The levels of hundreds of miRs have been found to be altered in peripheral blood samples of VCID patients, which may provide a new avenue for rapid diagnosis and treatment of VCID. Through studies from experimental animal models, it is suggested that promoting or inhibiting the expression of various VCID‐associated miRs by pharmaceutical and non‐pharmaceutical approaches is beneficial to the improvement or recovery of cognitive function in VCID. However, effective application of miR‐based therapy in VCID may encounter several challenges. A major obstacle to the effective treatment of VCID is the limited understanding of the role of miRs in its pathogenesis. At the present time, miR‐related research in VCID mainly focuses on investigating the relationship between a specific miR of interest and its regulated target genes. In the future, we need to further study miRNA regulatory networks to understand the role of their complex post‐transcriptional regulatory mechanisms. Another major challenge for miR‐based therapy in VCID is the development of pharmacological tools that can aid in effective transport of miR inhibitors and mimics across the BBB to affected brain regions with optimal concentrations.

Currently, miR‐based VCID treatment is only at the beginning stages of testing in experimental VCID models. The application of transgenic animals, especially vascular cell‐specific miR transgenic or knockout mice, can help us to better understand the mechanisms in VCID. Understanding the pathogenesis of VCID is still superficial at the present time, and subsequent research should focus on the key pathogenic mechanisms of VCID.

It is generally accepted that aging is not only a simple physiological process but also accompanied by many related complications, including hypertension, metabolic diseases, and dementia.
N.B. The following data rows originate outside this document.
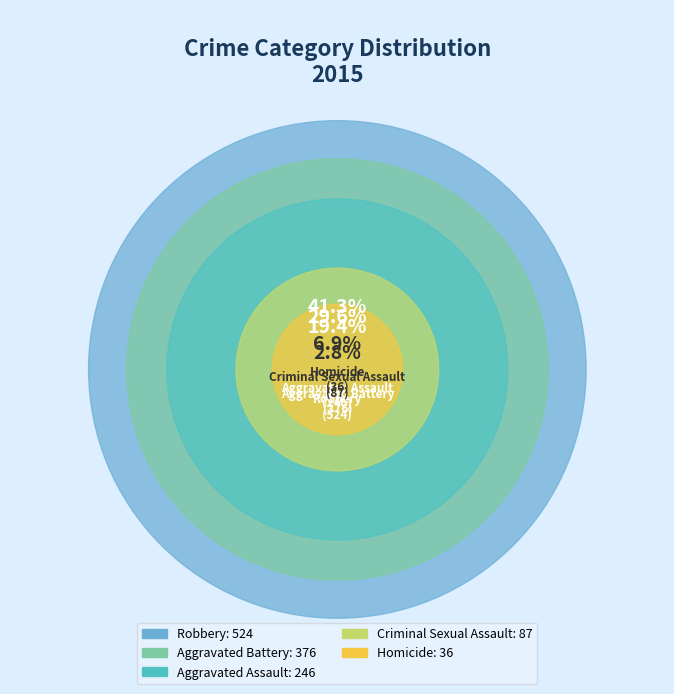

To the nearest percent, what is the difference between the Homicide and Robbery slice percentages?

38%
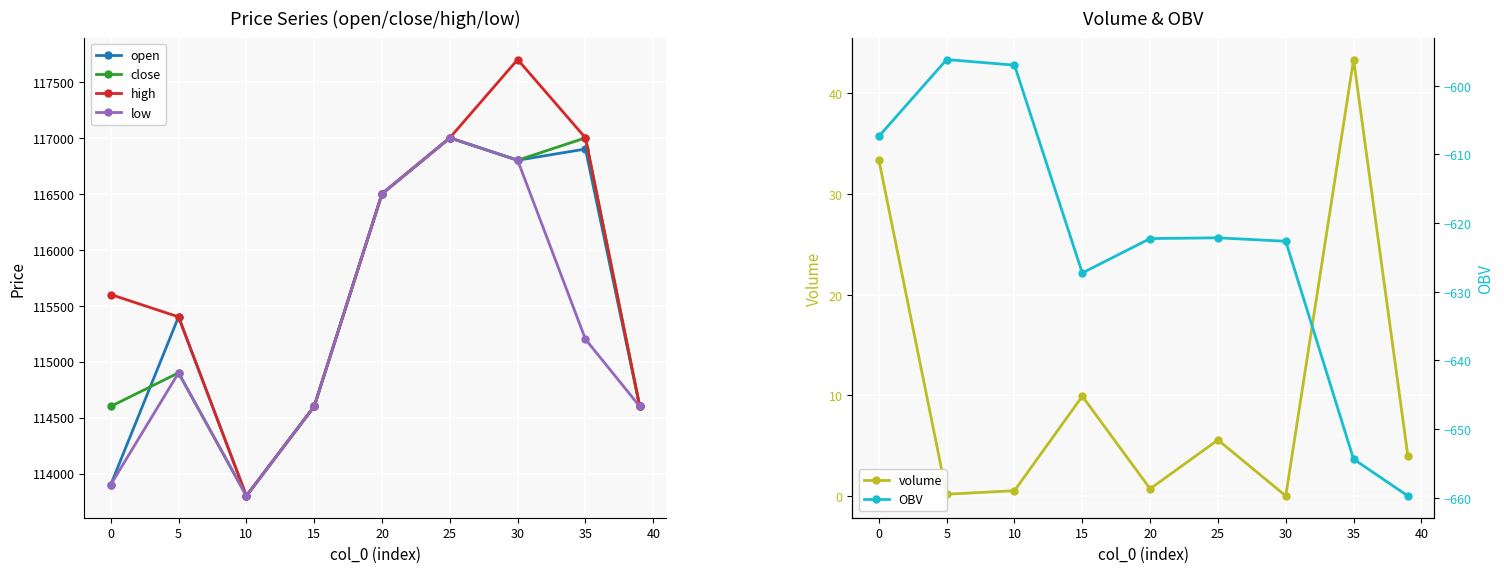

True or false: volume and close intersect in this chart.

False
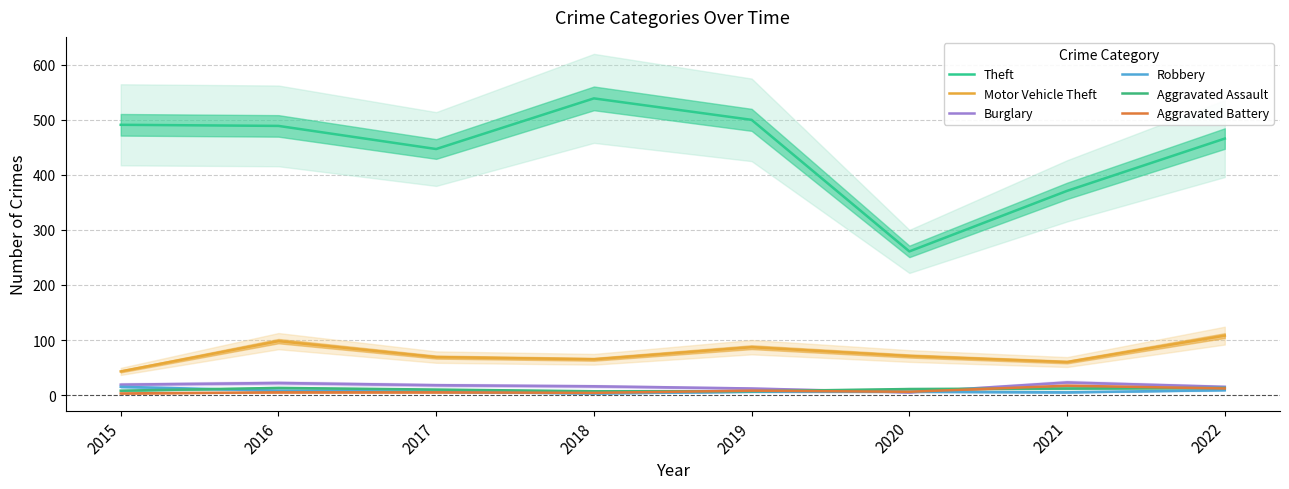

Between 2018 and 2015, which is larger?

2018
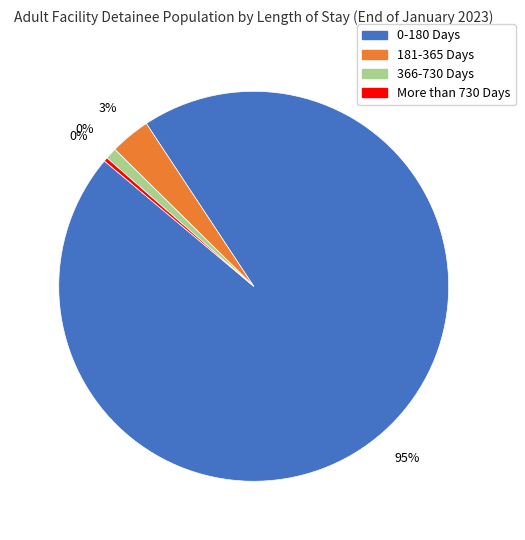

Is there a majority slice in this chart?

Yes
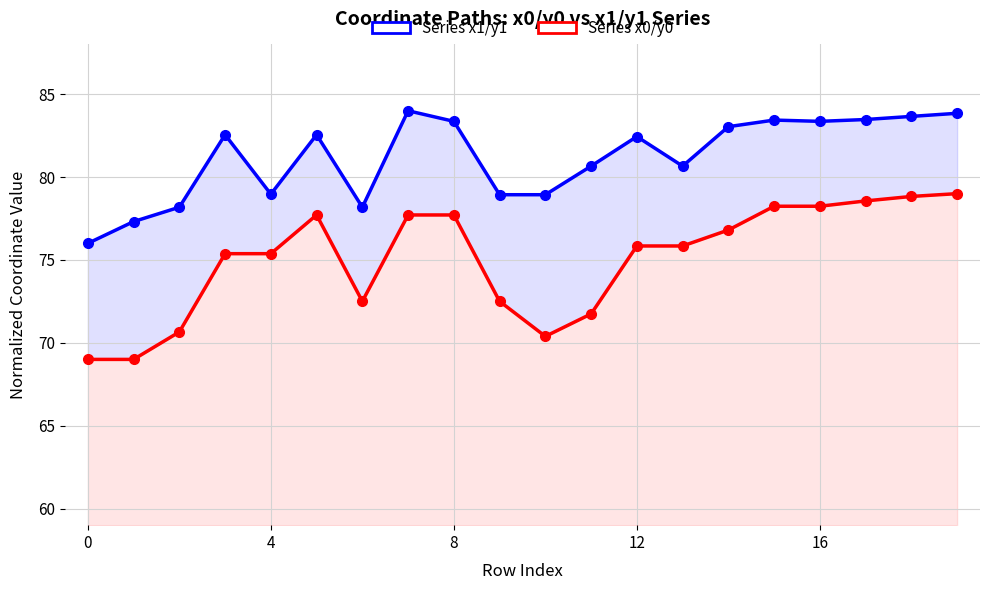

Rank the series by their average value, from lowest to highest.

Series x0/y0, Series x1/y1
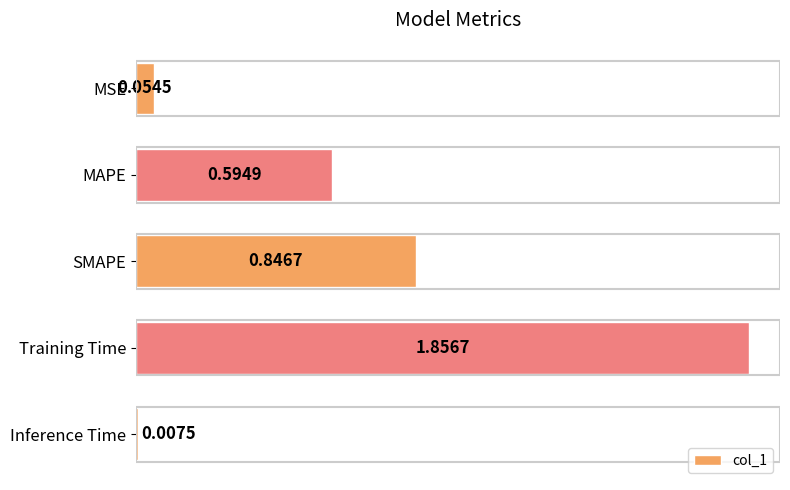

Rank the categories by value from highest to lowest.

Training Time, SMAPE, MAPE, MSE, Inference Time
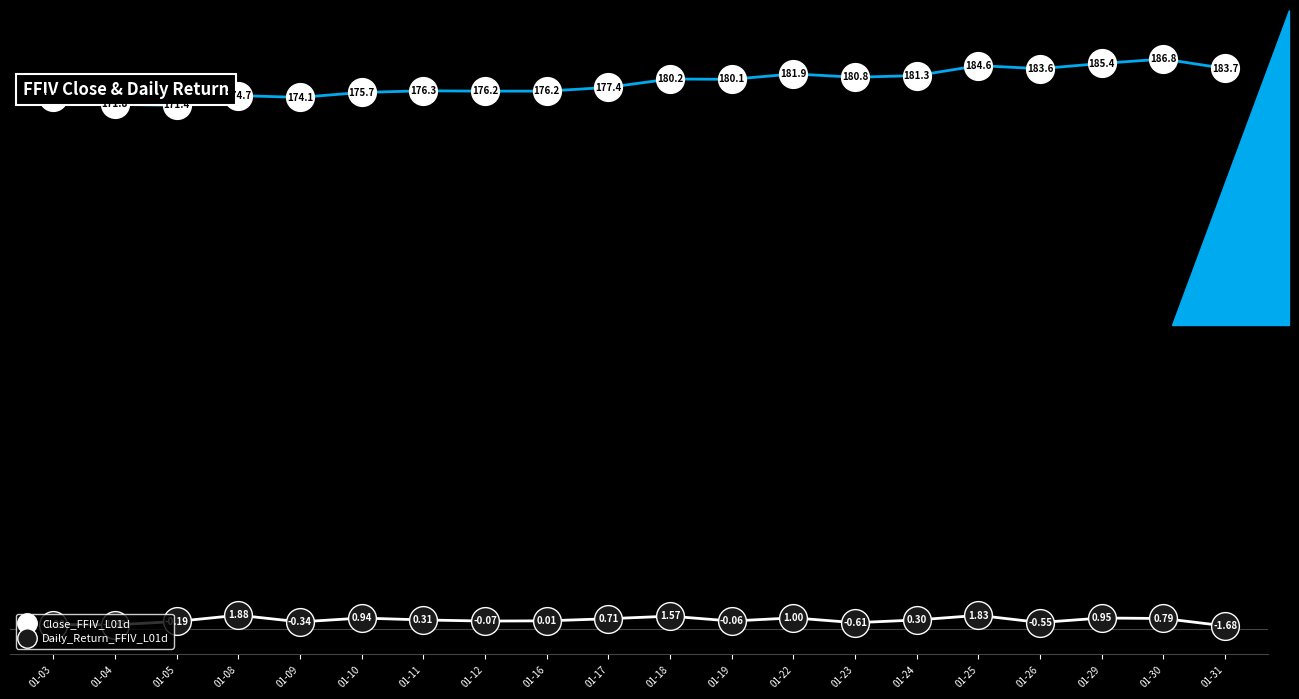

Does the chart display data point markers on the line(s)?

Yes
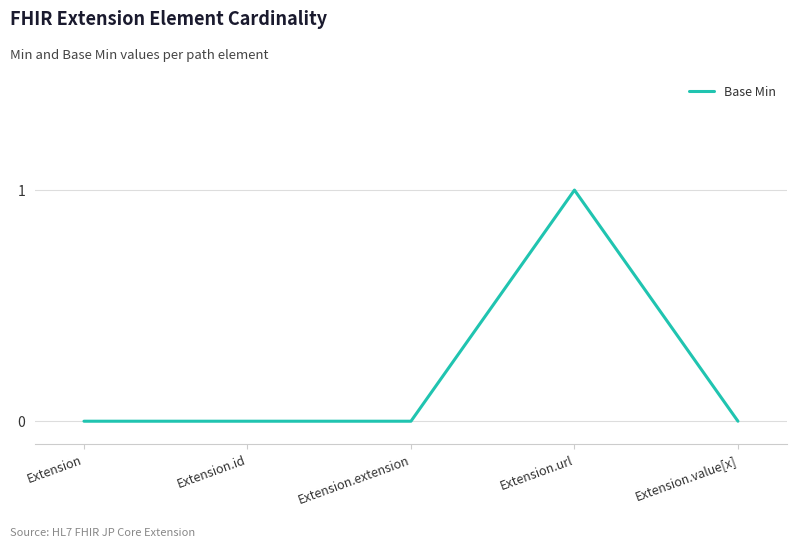

True or false: the data shows 0 at Extension.value[x].

True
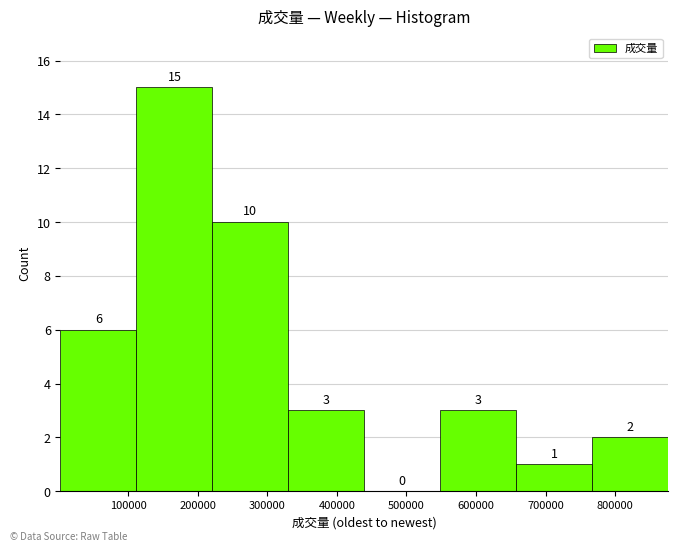

Which range on the x-axis has the tallest bar?

110000 to 220000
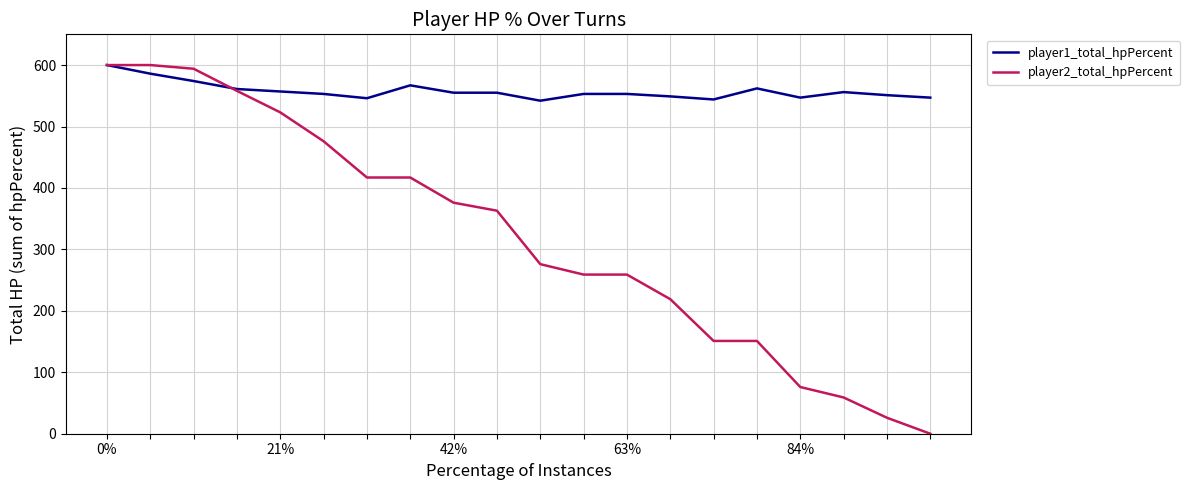

At how many categories does at least one series exceed 271?

20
Since VCID is closely related to aging, it is necessary for us to strengthen our understanding of the relationship between aging and its pathogenesis and clinical manifestations. There are a class of miRs that are associated with the aging process and influence lifespan by targeting components of longevity networks or by regulating stem cell behavior. , , These aging‐related miRs, including miR‐27, miR‐29, miR‐30, and miR‐71, may become the research hot spot for future miR‐based therapy in VCID.

CONFLICT OF INTEREST

The authors declare no conflict of interest.